«Che si possano sentire le vere voci dell'Islam, della saggezza
secolare tante volte dimostrata, non quelle estremistiche». Sparge
grani di pace e di speranze di comunicabilità Andrea Camilleri in
un invito e un augurio per il nuovo anno. Un augurio a tutti che ha, come
altra faccia della medaglia, un consiglio al mondo occidentale: «Sapersi
mettere in ascolto, non scendere nello stesso campo dell'estremismo».
In altre parole «non reagire con le stesse azioni dell'estremismo»,
in maniera da evitare di dare a Bin Laden l'occasione di poter dire «l'Occidente
ci odia».
L'augurio è soltanto la conclusione di un articolato discorso
che lo scrittore siciliano comincia con il ruolo che gli intellettuali,
gli scrittori devono avere nella società in questo difficile momento.
«È molto difficile trasferire quello che accade in un libro,
trasferire il presente. Puoi farlo in un pamphlet, alla Fallaci, ma in
un romanzo, in un'opera di fantasia è praticamente impossibile.
Ci sono stati ad esempio poeti che hanno dedicato versi alle Torri gemelle:
nobili gesti consolatori ma questa non è una vera funzione intellettuale,
parola che peraltro detesto. L'intellettuale deve essere sempre guidato
dalla luce della ragione che non è mai così violenta da abbagliare
e far scomparire le ragioni degli altri; il suo compito è, dunque,
ove gli capiti e come gli capiti, illustrare quello che succede nel mondo
da un punto di vista che non sia di parte».
Il primo esempio di intellettuale in questo senso?
«Noam Chomsky. Ma ci sono anche altri esempi, di parte completamente
opposta» e cita il libro di recente pubblicato dal giornalista Gianni
Riotta, N.Y. «Qualcuno lo ha definito una lettera d'amore. Va a finire
che in fondo non estremizza le ragioni dell'offesa, allora si può
capire anche un libro che sia di parte ma non estremamente di parte».

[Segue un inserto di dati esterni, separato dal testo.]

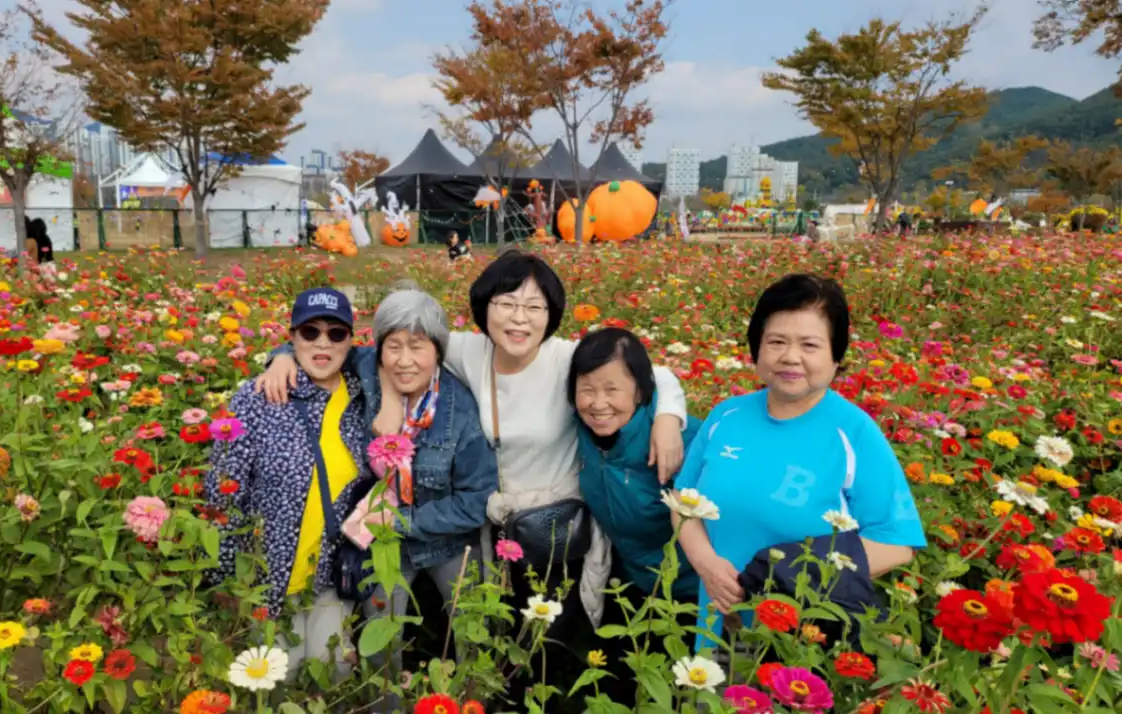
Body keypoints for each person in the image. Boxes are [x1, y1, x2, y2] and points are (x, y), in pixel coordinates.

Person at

Come è quello della Fallaci?
«Sì, come è quello della Fallaci».
Questo per quanto concerne il mondo occidentale, ma l'altra parte,
il mondo islamico, cosa pensa?
«Dell'altra parte non si sa niente. Dall'altra parte non arriva
niente. Credo che nel campo della gente che ragiona dall'altro lato ci
sia un senso di smarrimento e di solitudine. Andrebbe perforata questa
barriera e raggiunte queste persone. L'integralismo, oltre che per il caso
di Salman Rushdie, si segnalò anche per l'accoltellamento del premio
Nobel Nagib Mahfuz. Ecco, gente come Mahfuz o chi è intorno a lui,
scrittori, letterati, poeti arabi, musulmani, la loro voce è come
coperta dal fragore delle due torri che continuano a cadere. Bisognerebbe
dar loro forza, coraggio, espressione perché sono loro i primi ad
essere vittime di questa situazione, oltre ai morti americani».
Per questo l'augurio di una maggiore conoscenza, comunicazione?
«Sì, che queste vere voci dell'Islam possano sentirsi.
Così, il consiglio al mondo occidentale, che temo sia difficile
da percepire, che mi sento di dare è quello di saper mettersi in
ascolto. Quando facevo il regista radiofonico mi capitò di mandare
in onda ad altissimo volume un'esplosione e poi di far parlare delle persone,
sul silenzio che ne seguiva. Bene, scoprii che l'esplosione risucchia anche
le parole».
Se il suo eroe, Montalbano, fosse al posto del comandante dell'operazione
«Liberazione duratura» Tommy Franks, come si comporterebbe?
«Lui non ama comandare e difficilmente si sposta dal luogo che
conosce. Caso mai potrebbe fornire dei consigli agli uomini della Cia ma
sempre nell'ambito di una forza di polizia. Da che mondo è mondo
la polizia ha sempre lavorato sulle informazioni per sapere dove si trovavano
alcune persone, si tratta ovviamente di informatori locali. Il problema
è interpretare quello che dicono, non come traduzione ma come decrittazione
dell'informazione, il comprendere quel parlare per scrigni uno dentro l'altro».
All'indomani dell'11 settembre si disse che il fallimento della Cia
era stato causato anche dalla mancanza di uomini disposti a lavorare duramente
nei paesi asiatici.
«Non credo non si trovino uomini disposti a questo tipo di servizio
duro. Non è un caso che il primo caduto americano della guerra sia
proprio un uomo di questo tipo. Il problema è l'informazione preventiva:
credo ci sia stato da parte degli uffici preposti una sottovalutazione
dell'avversario e una sopravvalutazione del proprio mito. D'altronde, a
quanto risulta proprio a Chomsky, alla Cia erano state fornite informazioni
due anni fa circa Al Qaeda ma sono state rifiutate. Errori gravissimi».